#### [EXCERPTED DATA]
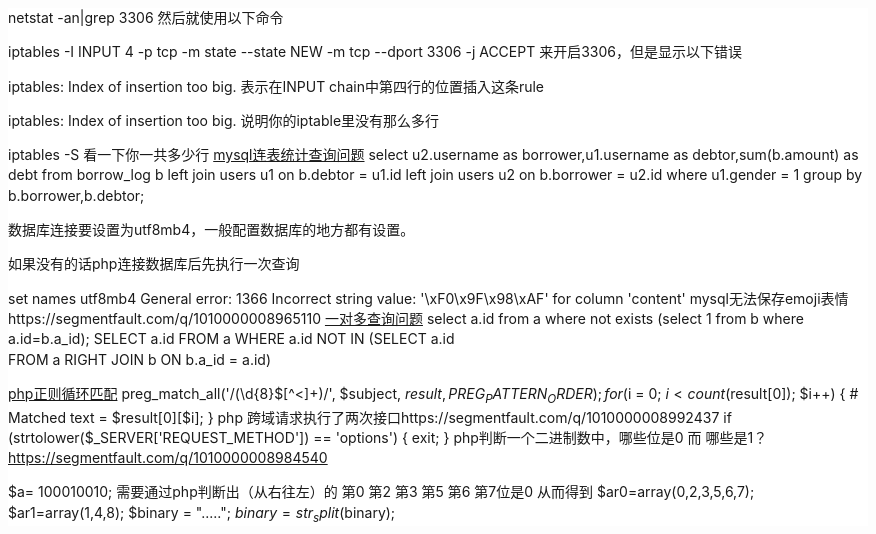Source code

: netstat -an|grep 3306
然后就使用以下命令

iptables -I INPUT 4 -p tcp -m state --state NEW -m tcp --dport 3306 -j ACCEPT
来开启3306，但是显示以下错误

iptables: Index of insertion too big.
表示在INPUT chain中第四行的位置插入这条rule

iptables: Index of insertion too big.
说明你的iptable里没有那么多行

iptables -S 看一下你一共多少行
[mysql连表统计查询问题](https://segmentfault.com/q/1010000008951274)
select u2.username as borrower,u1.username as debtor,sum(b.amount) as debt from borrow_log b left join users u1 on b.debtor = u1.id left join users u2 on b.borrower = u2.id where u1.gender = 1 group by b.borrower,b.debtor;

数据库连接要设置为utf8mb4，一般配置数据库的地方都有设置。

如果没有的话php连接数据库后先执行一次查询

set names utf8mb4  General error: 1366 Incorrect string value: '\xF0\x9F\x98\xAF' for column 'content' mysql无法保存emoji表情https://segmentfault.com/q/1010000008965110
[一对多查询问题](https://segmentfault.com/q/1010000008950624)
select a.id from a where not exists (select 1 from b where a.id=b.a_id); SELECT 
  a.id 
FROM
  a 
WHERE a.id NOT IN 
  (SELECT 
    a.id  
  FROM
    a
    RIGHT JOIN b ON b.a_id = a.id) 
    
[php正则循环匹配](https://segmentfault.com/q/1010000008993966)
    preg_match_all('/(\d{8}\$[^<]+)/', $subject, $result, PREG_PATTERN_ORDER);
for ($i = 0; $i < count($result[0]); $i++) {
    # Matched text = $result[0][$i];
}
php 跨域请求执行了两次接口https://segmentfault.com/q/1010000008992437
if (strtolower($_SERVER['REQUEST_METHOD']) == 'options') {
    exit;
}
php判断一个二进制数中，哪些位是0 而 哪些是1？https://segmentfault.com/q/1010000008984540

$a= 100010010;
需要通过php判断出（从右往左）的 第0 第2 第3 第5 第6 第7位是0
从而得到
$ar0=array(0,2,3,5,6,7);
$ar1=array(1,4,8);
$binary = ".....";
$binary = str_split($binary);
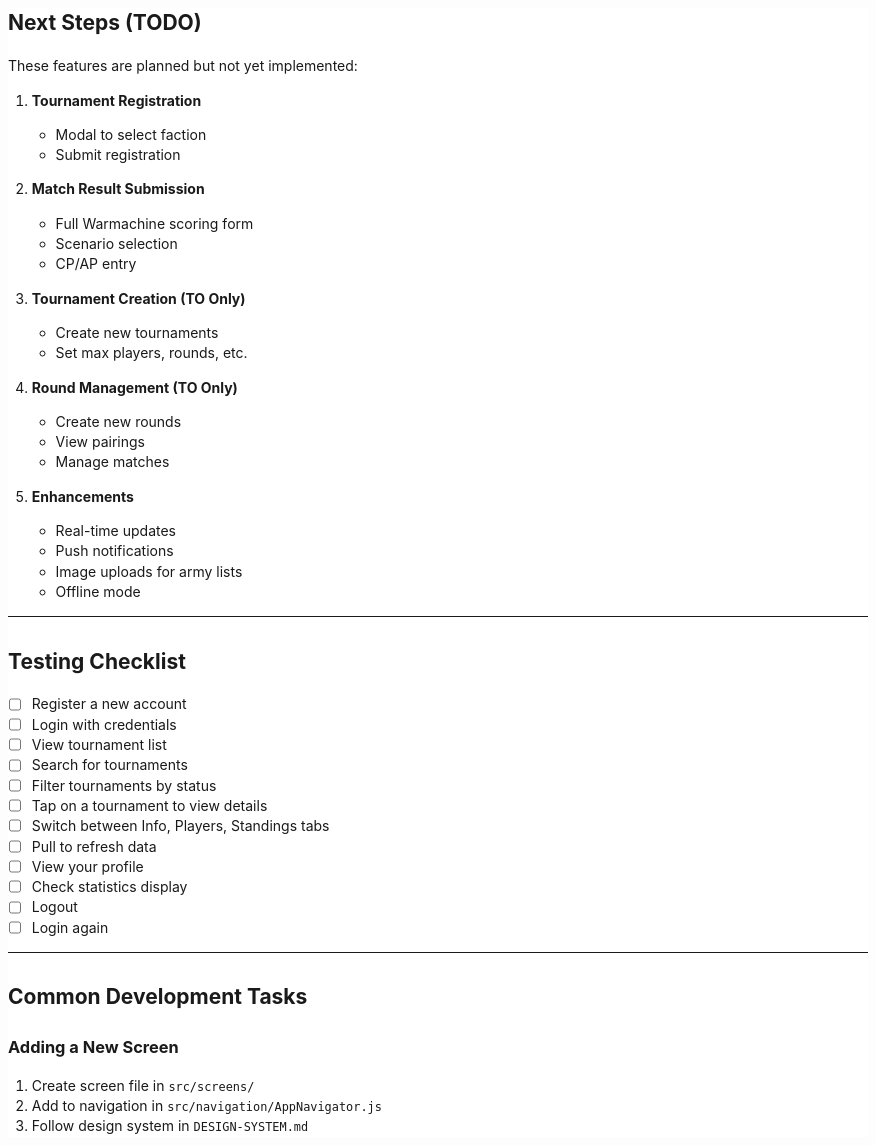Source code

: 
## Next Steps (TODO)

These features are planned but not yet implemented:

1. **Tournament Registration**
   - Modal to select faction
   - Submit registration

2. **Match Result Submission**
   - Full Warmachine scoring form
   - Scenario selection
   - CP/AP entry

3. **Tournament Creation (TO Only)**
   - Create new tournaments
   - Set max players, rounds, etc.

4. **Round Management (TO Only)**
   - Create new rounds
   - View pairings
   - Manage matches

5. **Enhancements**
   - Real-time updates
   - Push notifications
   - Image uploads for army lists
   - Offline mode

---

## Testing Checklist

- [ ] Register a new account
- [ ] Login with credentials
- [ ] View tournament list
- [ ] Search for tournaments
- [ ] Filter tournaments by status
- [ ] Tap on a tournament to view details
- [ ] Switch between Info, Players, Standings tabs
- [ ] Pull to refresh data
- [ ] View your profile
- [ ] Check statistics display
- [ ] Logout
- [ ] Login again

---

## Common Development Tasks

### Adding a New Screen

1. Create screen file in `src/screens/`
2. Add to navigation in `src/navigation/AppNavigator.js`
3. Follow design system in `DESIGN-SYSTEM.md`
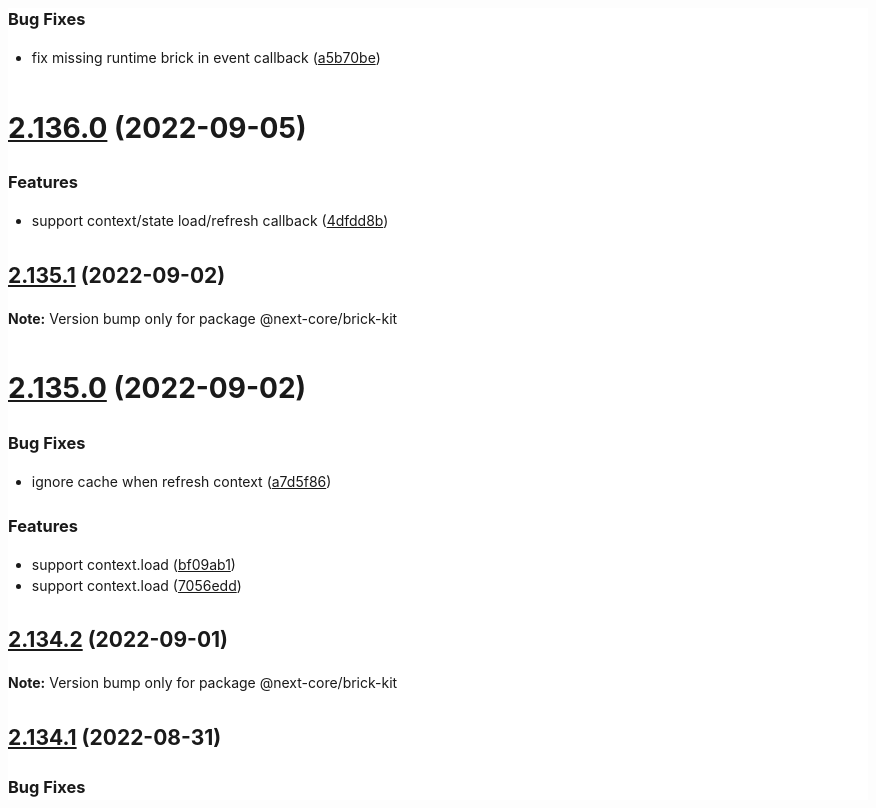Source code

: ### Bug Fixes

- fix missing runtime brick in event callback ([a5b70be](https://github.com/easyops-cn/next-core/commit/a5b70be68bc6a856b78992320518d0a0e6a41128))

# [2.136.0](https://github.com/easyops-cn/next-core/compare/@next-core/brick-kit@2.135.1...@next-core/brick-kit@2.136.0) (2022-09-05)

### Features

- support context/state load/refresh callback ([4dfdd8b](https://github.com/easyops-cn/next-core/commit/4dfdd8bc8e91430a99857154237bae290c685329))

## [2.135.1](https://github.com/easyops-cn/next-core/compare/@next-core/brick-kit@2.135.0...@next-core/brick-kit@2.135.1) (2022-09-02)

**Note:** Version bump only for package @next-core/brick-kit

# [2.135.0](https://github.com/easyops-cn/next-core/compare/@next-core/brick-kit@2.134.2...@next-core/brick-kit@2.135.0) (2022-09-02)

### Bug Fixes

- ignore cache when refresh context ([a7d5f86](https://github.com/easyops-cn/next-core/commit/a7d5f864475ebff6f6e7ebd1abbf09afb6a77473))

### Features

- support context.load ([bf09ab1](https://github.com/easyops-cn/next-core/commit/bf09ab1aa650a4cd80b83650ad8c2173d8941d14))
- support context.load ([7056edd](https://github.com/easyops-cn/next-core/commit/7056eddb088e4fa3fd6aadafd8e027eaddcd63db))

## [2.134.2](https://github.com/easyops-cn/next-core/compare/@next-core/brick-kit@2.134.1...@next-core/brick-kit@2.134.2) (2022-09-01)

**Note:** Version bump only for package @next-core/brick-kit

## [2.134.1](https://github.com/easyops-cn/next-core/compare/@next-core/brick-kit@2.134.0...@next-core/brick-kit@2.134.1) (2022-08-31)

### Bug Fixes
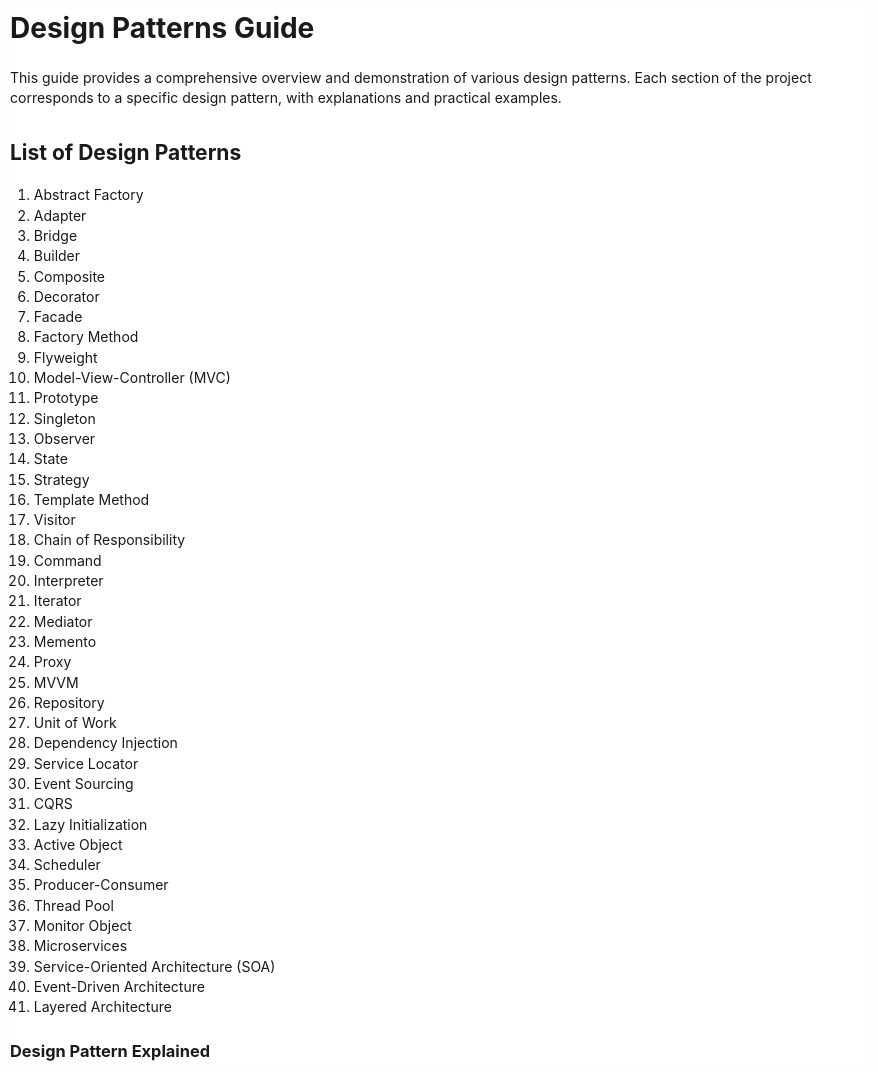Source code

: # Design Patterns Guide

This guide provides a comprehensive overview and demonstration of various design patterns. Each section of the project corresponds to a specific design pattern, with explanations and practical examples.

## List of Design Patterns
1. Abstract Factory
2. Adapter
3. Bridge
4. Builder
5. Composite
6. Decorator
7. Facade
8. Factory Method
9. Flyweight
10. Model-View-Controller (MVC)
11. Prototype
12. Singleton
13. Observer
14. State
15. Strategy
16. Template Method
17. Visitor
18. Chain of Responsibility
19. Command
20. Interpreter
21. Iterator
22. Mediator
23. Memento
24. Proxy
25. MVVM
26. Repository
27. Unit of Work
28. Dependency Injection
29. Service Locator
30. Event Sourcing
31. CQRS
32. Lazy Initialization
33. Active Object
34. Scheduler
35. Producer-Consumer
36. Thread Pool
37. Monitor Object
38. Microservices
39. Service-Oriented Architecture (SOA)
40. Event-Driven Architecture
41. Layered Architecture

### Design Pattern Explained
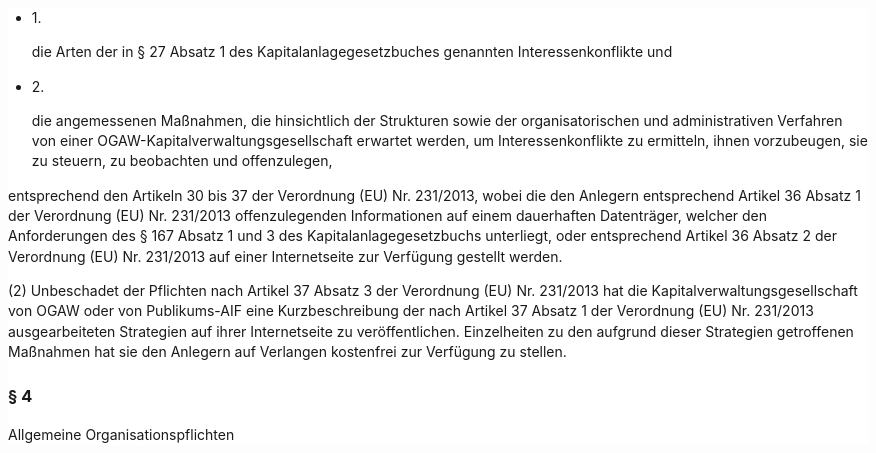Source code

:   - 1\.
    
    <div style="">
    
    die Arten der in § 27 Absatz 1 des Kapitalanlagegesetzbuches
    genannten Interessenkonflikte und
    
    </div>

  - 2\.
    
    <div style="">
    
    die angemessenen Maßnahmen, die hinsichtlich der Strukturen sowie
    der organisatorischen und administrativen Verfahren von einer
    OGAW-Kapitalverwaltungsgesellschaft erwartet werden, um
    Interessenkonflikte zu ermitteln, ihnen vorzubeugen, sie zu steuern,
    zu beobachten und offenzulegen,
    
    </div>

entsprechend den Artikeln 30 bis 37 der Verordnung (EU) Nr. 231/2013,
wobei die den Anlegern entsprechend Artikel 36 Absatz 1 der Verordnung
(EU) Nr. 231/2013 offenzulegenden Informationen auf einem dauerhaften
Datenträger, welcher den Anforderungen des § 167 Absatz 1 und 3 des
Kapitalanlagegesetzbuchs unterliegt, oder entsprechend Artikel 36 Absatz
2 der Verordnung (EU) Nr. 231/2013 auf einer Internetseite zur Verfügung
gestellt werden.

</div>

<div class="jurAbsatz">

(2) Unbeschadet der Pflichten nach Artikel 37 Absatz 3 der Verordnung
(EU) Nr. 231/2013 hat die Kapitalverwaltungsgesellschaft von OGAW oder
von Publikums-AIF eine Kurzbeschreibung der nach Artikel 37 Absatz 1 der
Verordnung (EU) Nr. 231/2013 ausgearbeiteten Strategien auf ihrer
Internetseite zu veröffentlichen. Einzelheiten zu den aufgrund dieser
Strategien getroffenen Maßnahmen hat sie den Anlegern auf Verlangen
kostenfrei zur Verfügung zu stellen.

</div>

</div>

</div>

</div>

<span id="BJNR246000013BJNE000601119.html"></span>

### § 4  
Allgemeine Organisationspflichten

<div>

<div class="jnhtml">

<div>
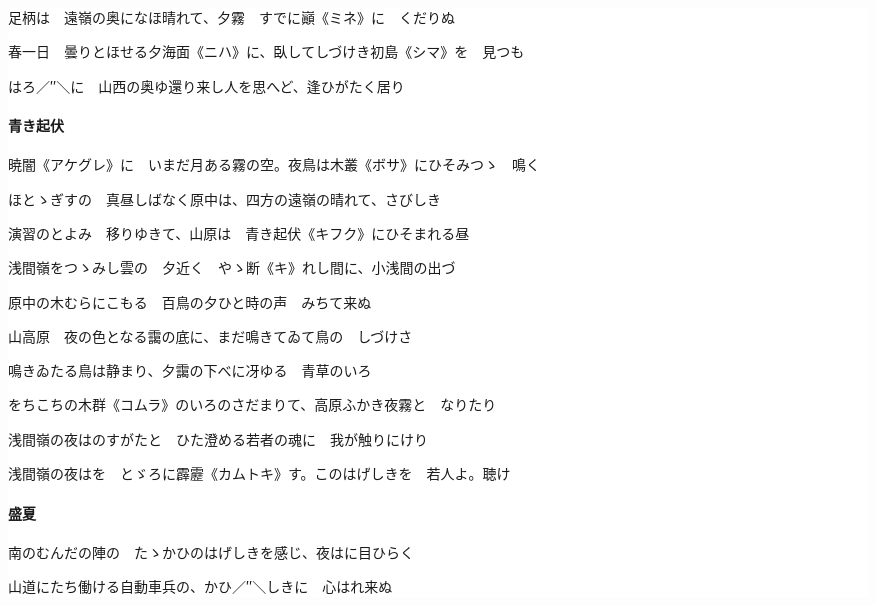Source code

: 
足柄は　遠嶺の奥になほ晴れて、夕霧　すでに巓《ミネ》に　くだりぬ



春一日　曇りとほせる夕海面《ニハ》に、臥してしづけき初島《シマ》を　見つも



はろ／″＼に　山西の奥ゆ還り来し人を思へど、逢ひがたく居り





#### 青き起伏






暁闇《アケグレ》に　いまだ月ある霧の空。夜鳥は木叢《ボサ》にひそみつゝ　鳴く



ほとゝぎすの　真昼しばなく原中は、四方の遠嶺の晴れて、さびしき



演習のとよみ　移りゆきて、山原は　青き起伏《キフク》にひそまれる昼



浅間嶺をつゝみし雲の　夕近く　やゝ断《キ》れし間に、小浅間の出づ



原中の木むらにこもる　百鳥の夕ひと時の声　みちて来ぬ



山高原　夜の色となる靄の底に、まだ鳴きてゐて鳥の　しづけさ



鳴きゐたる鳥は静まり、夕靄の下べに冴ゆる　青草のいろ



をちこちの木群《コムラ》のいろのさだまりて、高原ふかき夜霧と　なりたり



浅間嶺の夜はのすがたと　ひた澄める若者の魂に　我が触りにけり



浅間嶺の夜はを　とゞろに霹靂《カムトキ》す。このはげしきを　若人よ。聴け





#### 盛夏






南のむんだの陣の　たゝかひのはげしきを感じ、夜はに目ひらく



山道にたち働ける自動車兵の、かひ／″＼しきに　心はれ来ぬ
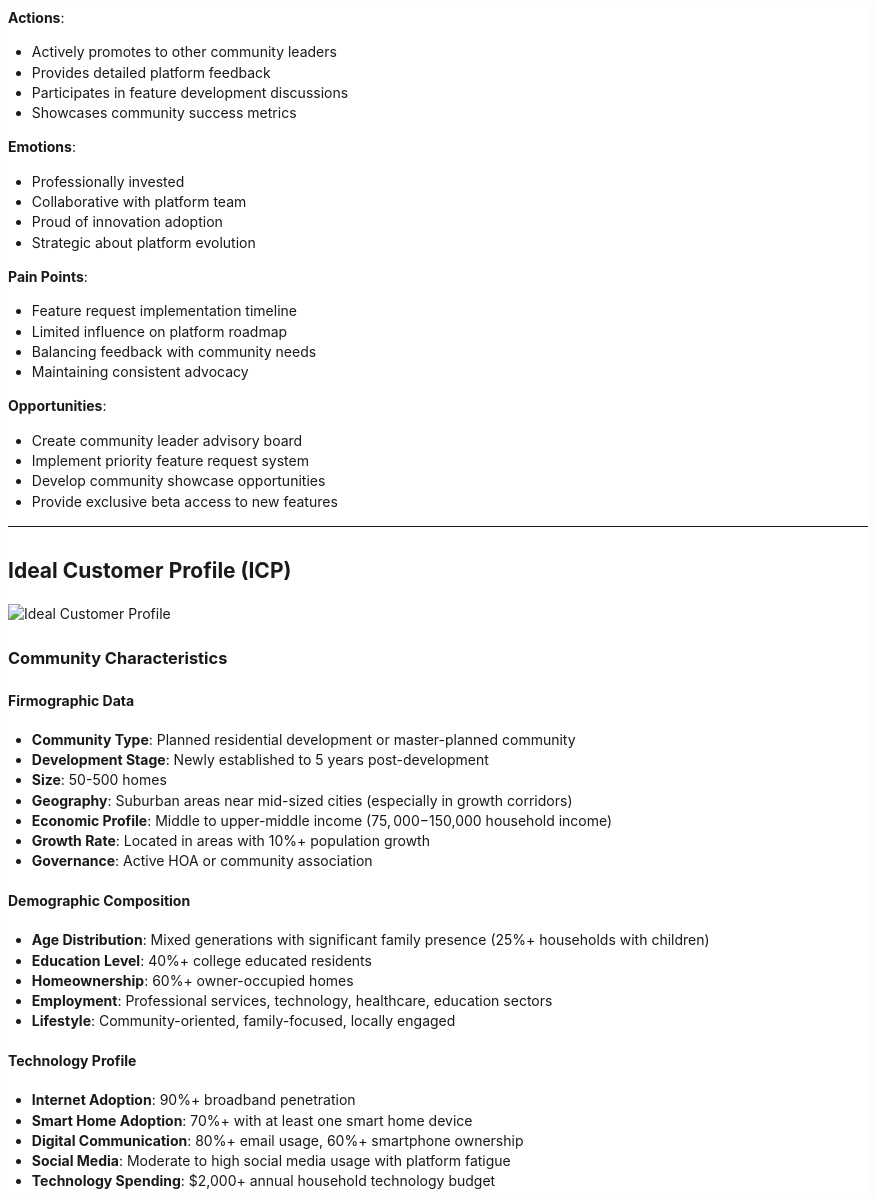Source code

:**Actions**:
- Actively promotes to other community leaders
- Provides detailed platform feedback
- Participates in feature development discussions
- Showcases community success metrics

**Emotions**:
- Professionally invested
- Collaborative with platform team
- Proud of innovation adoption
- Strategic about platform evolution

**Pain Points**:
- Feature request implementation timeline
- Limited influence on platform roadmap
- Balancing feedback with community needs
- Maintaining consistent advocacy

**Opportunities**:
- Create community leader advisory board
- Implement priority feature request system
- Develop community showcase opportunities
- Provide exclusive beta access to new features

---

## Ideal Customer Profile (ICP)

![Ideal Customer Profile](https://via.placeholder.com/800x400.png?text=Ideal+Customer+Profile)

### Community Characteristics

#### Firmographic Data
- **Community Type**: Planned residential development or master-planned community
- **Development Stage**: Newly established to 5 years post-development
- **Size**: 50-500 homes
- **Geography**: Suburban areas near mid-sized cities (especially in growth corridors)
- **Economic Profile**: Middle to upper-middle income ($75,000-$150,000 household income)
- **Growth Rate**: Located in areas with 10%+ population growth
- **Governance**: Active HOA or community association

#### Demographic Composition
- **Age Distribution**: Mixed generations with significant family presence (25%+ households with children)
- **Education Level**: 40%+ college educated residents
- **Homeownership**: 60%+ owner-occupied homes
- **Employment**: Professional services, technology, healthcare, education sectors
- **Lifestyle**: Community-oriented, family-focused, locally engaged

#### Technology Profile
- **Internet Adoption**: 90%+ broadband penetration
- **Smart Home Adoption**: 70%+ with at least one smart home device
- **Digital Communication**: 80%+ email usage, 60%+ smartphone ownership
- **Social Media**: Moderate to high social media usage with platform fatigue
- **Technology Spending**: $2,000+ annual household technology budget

#### [EXERCISE DIRECTIONS]
Lines above containing "segmentfault": give their number only.

#### [RESPONSE TO THIS TASK]
6